All you have to do is bring the commitment and the determination to become the person who you were born to be. I am delighted to supply the rest.” –Alex Vaselevski, How To Make Friends Worth Keeping

This book is intended for everyone, especially those who are serious about building relationships because the book presents practical steps that make perfect sense and are bound to work as expected. He warns the reader early in the book, however, about the need to conquer the fear that might keep one from making the move to implement the suggested methods. The suggested ‘how to make friends’ steps sometimes sound like hard work. Building and maintaining friendships turns out to be much like the way an efficient business establishment is handled. You make a business plan, chart out a schedule for calls, activities, etc. You even make a database of records for each friend! Stop and check yourself right there. The level of your surprise or disbelief at the preceding statements is also the level at which you take the value of friendship and relationships for granted. Note, the author says: “Nothing is trivial when it comes to friendship”. If you have experience, or is familiar, or even just have an inkling about business procedures, you will realize that what is elaborated in the book will definitely give assured returns in terms of loyal friendships and strong lasting relationships.
If you still think that friendship and relationships are not that big a deal, consider the following statements as a wake-up call. “If you look at the deathbed research, no one ever talks about money or work or possessions or accomplishments. Instead, it is all about relationships, families, friendships and the times which they have shared with those whom they treasure the most. Don’t miss out. Value people by valuing the things which seem limitless and trivial.” And if I may add, the discussion of accomplishments, possessions and accumulated wealth left behind only causes jealousy, envy and arguments as to who gets which, further causing division and strife in relationships.

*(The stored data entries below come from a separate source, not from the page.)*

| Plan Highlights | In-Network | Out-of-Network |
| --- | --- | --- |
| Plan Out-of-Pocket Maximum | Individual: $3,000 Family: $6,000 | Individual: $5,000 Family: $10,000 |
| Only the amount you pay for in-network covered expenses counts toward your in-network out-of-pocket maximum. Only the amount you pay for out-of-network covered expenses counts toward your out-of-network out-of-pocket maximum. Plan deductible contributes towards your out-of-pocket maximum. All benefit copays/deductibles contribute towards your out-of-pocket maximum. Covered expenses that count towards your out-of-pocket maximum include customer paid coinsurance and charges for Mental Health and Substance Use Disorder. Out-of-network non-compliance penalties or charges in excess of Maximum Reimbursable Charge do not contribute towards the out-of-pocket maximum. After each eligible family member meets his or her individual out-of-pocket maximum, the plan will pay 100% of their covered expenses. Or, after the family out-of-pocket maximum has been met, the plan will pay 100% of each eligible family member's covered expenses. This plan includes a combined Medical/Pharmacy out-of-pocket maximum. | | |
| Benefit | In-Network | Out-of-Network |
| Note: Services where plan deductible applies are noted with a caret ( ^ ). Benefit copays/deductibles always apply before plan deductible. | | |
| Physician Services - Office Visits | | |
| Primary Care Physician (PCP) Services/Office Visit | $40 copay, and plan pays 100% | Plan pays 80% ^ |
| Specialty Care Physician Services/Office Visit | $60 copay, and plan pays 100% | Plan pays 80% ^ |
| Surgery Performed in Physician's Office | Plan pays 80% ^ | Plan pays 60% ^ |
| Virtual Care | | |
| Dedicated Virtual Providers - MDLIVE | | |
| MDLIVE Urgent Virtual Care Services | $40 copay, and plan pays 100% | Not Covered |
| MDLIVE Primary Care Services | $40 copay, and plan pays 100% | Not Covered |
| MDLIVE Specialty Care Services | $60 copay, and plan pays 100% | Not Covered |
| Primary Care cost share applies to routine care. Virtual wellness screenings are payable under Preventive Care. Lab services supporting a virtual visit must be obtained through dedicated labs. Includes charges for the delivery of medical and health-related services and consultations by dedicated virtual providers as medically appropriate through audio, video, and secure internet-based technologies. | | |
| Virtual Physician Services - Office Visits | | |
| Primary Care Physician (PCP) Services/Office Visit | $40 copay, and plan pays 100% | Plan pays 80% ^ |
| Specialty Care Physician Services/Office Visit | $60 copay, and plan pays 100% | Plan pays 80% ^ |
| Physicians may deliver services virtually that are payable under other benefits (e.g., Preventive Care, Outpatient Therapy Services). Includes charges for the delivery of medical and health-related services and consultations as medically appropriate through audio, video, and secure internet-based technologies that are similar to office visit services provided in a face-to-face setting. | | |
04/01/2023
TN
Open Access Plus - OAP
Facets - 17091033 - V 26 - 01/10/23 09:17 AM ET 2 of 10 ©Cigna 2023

The book elaborates on the concepts that allow you to make friends worth keeping. Not only that, it goes into details and even gives specific steps to take to implement the ideas presented. It teaches you the different types of people, how to detect a person’s type and how to handle each type. It also gives tips on recognizing the kind of people to stay away from. You can consider it as a how-to-make-friends coach that will guide you through the phases of initiating, establishing, maintaining, mending, deepening and keeping friendships and relationships for life. If you find the art of conversation challenging, you will also be coached in detail on each stage of a conversation ( i.e opening, body, closing) and the value of listening. You will literally become a master conversationalist eventually if you practice the methods as instructed and an expert on how to make friends worth keeping.

All in all, I consider the book, How To Make Friends Worth Keeping, as a must-have in my library.